§ **Job 1**:
Replace "metric thresholds" with "metric limits" in the Cloud Monitoring passage between "An Alert Policy is" and "of two minutes.", inclusive, and write out that stretch.
§ **Job 2**:
Extend the Cloud Monitoring passage past its final sentence.

Uptime Checks is a service of Cloud Monitoring. You configure the service to check your system's health by sending requests to your applications, services, or URLs from various locations around the world. You can use the results of the checks as conditions in your alert policies, so you will be notified if system health is degraded.
An Alert Policy is a set of rules that determine whether your resources or groups are operating normally. The rules are logical conditions involving metric thresholds and uptime checks. For example, you can create a rule that your web site's average response latency must not exceed five seconds over a period of two minutes.
An alert occurs when an alert policy's conditions are met, causing an Incident to appear in the Incidents section of the Cloud Monitoring Console. Incidents remain open until the alert policy rules are no longer in violation or until the incident is manually closed.
You can associate notifications with alert policies. For example, alerts can send email or SMS notifications to people or services.

(Stored dataset items)
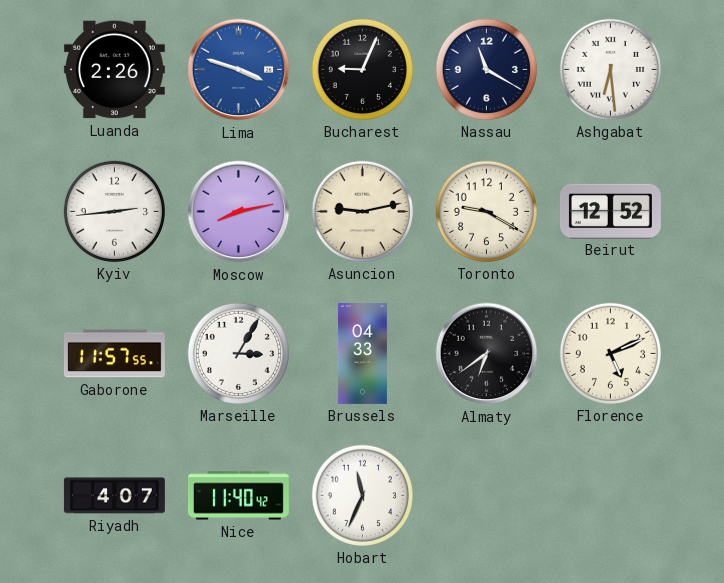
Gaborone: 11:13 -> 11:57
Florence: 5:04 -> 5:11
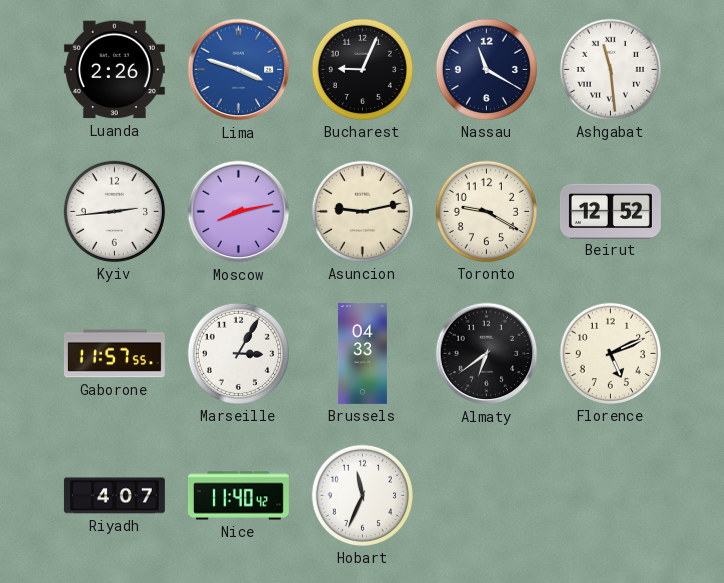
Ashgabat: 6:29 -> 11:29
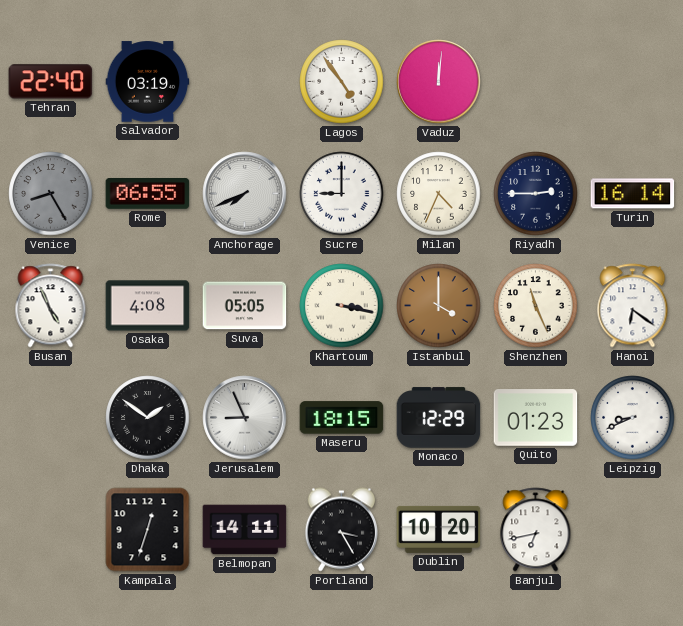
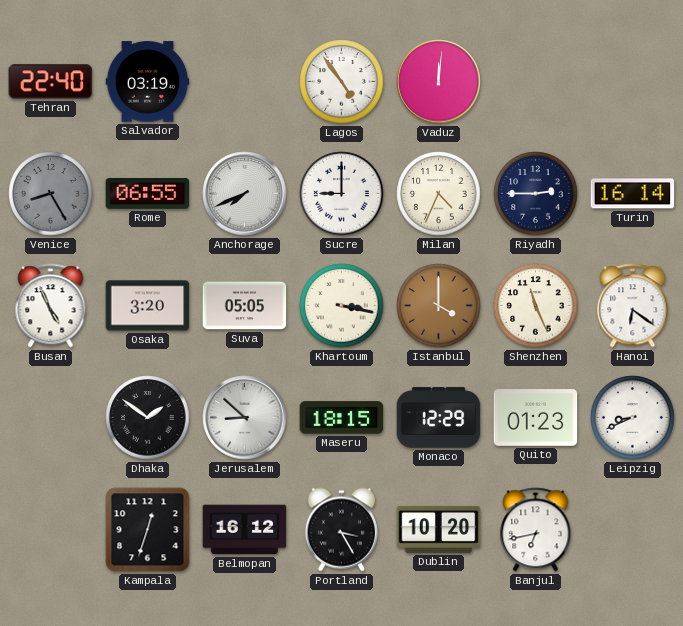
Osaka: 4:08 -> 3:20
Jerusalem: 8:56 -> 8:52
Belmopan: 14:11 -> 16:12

§ **Expected answer 1**:
An Alert Policy is a set of rules that determine whether your resources or groups are operating normally. The rules are logical conditions involving metric limits and uptime checks. For example, you can create a rule that your web site's average response latency must not exceed five seconds over a period of two minutes.

§ **Expected answer 2**:
In this codelab, you'll learn how to create an Uptime check on a Compute Engine instance, attach an alerting policy to it, so that an incident from that policy will be created to notify you when the machine goes down.
This walkthrough shouldn't cost you more than a few dollars, but it could be more if you decide to use more resources or if you leave them running - make sure to clean up the project afterwards.
New users of Google Cloud Platform are eligible for a $300 free trial.
Before we can enable monitoring, we will need some kind of infrastructure within this Google Cloud Platform project to actually monitor, so let us create that now.
We will create a Compute Engine instance with NGINX through the GCP Marketplace, so that we have a URL we can hit with a HTTP request to see if our resource is up and running.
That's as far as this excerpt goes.